TASK BRIEF. The reply should contain every line of the data, repeated exactly, and no pictures.

Data entries:
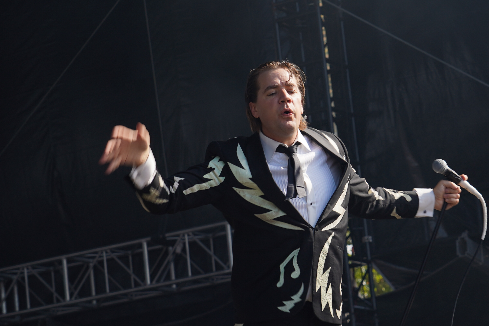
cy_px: 166
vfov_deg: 9.2
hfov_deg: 13.8
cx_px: 274
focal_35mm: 149
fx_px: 2024
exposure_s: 1/200
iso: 100
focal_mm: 75
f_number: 6.3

RESULT OF THE EXERCISE.
cy_px: 166
vfov_deg: 9.2
hfov_deg: 13.8
cx_px: 274
focal_35mm: 149
fx_px: 2024
exposure_s: 1/200
iso: 100
focal_mm: 75
f_number: 6.3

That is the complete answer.